Since its founding in August 2011, KCS has tried to highlight some of the issues facing the US retirement industry in the hopes that perhaps best practices could be identified and DB plans, as a result, SAVED. I recently came across the “Status Report on Local Government Pension Plans” for Pennsylvania. The report was released in December 2012, and it used information through calendar year 2011.
The following paragraph jumped out at me:
“Pennsylvania’s local government pension plans comprise more than 25 percent of the public employee
pension plans in the United States. There are now more than 3,200 local government pension plans in
Pennsylvania, and the number is continuing to grow. Seventy percent of the local government pension plans
are self-insured, defined benefit plans, and 30 percent are money purchase or other type plans. The pension
plans range in size from one to more than 18,000 active members, but more than 98 percent of the pension
plans can be characterized as small (less than 100 members). While 68 percent of the local government
pension plans have ten or fewer members, 32 percent have three or fewer active members.”

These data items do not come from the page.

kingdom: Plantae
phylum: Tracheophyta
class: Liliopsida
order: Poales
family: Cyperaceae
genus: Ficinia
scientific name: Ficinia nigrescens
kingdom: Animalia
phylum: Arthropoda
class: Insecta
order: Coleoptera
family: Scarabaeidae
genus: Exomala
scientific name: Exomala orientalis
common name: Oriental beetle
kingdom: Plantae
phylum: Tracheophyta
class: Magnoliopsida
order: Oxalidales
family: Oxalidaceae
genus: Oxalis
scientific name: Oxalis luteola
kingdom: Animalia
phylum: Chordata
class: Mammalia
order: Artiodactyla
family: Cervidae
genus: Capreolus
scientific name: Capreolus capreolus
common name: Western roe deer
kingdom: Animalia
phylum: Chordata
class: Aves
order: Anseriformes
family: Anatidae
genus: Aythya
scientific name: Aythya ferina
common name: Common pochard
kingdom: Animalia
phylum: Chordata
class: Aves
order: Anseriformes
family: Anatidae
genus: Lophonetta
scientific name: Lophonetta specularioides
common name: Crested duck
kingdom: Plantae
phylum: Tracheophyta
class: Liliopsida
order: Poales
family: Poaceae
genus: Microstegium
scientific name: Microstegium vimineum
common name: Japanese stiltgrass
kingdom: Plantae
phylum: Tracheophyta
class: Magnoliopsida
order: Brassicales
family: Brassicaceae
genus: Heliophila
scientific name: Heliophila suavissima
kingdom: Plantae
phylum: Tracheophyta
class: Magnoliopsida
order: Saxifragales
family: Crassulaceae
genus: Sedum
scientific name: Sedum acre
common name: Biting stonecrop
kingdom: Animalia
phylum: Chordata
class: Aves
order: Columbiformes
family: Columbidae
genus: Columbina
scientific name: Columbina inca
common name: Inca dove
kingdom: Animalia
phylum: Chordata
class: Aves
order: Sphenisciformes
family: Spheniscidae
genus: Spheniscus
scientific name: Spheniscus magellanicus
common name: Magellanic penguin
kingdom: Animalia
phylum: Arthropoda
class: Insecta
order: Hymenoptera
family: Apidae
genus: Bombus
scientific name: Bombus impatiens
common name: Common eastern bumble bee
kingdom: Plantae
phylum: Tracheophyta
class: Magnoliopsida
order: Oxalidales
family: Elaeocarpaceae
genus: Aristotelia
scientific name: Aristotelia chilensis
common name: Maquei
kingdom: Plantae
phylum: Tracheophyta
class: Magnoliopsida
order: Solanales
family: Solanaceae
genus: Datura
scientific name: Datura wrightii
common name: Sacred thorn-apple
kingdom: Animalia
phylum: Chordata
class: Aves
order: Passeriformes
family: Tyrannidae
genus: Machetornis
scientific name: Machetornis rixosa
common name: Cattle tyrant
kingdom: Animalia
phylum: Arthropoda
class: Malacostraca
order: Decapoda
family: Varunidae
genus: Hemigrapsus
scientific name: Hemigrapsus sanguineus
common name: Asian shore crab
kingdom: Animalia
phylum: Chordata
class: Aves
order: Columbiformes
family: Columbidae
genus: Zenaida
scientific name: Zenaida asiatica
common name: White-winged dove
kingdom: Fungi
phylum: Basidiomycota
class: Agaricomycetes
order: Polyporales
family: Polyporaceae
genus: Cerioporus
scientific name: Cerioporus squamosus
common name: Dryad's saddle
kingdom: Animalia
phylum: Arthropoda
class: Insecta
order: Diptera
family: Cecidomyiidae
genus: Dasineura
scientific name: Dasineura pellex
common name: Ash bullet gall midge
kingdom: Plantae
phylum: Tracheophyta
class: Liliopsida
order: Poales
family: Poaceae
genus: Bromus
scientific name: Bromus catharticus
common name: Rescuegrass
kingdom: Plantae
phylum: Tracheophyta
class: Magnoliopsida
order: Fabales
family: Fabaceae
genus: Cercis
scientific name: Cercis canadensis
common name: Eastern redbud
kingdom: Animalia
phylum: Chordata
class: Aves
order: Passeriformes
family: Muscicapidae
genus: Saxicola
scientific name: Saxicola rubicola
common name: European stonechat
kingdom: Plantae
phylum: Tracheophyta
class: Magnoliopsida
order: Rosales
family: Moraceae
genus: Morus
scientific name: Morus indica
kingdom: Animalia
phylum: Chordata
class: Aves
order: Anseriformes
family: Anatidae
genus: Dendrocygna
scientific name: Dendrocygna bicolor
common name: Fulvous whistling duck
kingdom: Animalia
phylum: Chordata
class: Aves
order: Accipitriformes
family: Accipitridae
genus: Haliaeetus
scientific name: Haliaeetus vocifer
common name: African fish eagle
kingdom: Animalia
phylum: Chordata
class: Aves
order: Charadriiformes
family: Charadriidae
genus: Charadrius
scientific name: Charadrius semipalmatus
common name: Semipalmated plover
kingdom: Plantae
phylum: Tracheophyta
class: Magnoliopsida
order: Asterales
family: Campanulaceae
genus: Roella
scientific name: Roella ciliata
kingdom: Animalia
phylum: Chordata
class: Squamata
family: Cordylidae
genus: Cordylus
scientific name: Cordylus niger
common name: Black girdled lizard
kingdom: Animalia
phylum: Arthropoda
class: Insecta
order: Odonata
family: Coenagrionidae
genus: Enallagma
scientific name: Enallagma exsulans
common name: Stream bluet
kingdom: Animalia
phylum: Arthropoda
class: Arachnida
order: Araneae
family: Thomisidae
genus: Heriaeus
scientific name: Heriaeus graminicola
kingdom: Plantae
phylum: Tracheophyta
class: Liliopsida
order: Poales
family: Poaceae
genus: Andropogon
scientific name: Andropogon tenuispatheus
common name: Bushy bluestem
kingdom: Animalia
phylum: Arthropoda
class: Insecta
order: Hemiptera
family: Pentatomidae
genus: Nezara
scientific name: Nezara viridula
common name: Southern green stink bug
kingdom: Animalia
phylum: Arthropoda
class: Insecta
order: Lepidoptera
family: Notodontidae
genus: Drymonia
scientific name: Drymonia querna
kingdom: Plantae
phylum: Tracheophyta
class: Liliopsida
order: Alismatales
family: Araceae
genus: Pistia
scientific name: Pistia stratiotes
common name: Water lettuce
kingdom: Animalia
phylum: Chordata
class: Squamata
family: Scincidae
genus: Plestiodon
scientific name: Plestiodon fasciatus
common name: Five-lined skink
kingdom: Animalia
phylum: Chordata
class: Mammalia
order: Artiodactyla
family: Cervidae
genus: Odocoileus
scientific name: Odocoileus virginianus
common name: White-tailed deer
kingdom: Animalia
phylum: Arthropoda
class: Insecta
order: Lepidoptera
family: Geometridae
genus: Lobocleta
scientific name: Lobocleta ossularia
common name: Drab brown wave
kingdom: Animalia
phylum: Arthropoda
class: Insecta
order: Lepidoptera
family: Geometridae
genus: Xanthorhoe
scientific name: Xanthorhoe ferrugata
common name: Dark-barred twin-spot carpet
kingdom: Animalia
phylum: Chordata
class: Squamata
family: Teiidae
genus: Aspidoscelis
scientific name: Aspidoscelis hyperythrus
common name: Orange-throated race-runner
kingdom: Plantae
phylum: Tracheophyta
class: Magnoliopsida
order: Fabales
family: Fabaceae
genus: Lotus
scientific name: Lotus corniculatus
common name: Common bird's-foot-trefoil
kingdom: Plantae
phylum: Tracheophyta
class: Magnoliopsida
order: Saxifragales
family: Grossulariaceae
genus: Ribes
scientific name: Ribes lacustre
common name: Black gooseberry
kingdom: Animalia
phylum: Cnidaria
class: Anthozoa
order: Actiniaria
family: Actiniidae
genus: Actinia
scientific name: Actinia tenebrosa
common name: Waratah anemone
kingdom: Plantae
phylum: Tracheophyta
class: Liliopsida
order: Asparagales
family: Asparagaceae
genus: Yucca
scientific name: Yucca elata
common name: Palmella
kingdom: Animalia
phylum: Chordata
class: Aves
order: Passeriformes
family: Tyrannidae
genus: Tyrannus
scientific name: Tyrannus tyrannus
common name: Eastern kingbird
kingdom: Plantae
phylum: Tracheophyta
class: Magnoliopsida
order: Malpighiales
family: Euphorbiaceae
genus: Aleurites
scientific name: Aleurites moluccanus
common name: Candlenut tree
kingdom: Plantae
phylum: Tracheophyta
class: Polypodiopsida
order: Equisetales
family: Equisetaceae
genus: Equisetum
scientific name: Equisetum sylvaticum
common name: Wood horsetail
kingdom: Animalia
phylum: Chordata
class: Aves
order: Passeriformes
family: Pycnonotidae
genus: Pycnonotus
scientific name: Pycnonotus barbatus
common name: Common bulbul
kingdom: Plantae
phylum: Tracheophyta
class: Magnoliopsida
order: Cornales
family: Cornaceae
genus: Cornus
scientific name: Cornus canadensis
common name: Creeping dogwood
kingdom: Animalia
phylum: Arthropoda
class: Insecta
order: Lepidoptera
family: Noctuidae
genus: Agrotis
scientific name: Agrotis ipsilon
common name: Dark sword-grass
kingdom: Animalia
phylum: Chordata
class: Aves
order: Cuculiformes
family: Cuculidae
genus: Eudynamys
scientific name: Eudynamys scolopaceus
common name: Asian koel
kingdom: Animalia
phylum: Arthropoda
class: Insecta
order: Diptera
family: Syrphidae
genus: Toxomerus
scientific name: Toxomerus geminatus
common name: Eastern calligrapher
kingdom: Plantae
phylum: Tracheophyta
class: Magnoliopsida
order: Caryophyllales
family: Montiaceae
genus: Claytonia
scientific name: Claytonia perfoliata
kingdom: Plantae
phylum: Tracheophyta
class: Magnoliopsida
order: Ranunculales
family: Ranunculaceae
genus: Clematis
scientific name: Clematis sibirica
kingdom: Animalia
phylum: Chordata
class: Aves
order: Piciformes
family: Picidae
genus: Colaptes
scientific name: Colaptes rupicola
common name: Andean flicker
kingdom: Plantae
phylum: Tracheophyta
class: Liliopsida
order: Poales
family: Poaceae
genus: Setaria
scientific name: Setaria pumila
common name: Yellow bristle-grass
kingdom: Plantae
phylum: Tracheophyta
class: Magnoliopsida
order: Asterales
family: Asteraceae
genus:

I find it hard to believe that anyone thinks that having more than 3,200 local government plans in PA is a good idea, especially when one considers that 98% of the plans have fewer than 100 employees. The local governments and their participants would be much better off pooling their resources into larger, more professionally managed DB plans that afford everyone the benefit or economies of scale.
I suspect that there exist other states in the Union with a similar governance structure, but if we are to preserve the defined benefit plan as the retirement vehicle of choice, we need to reduce the cost of managing these plans. Allowing thousands of defined benefit plans with fewer than 100 participants to exist is not sound governance.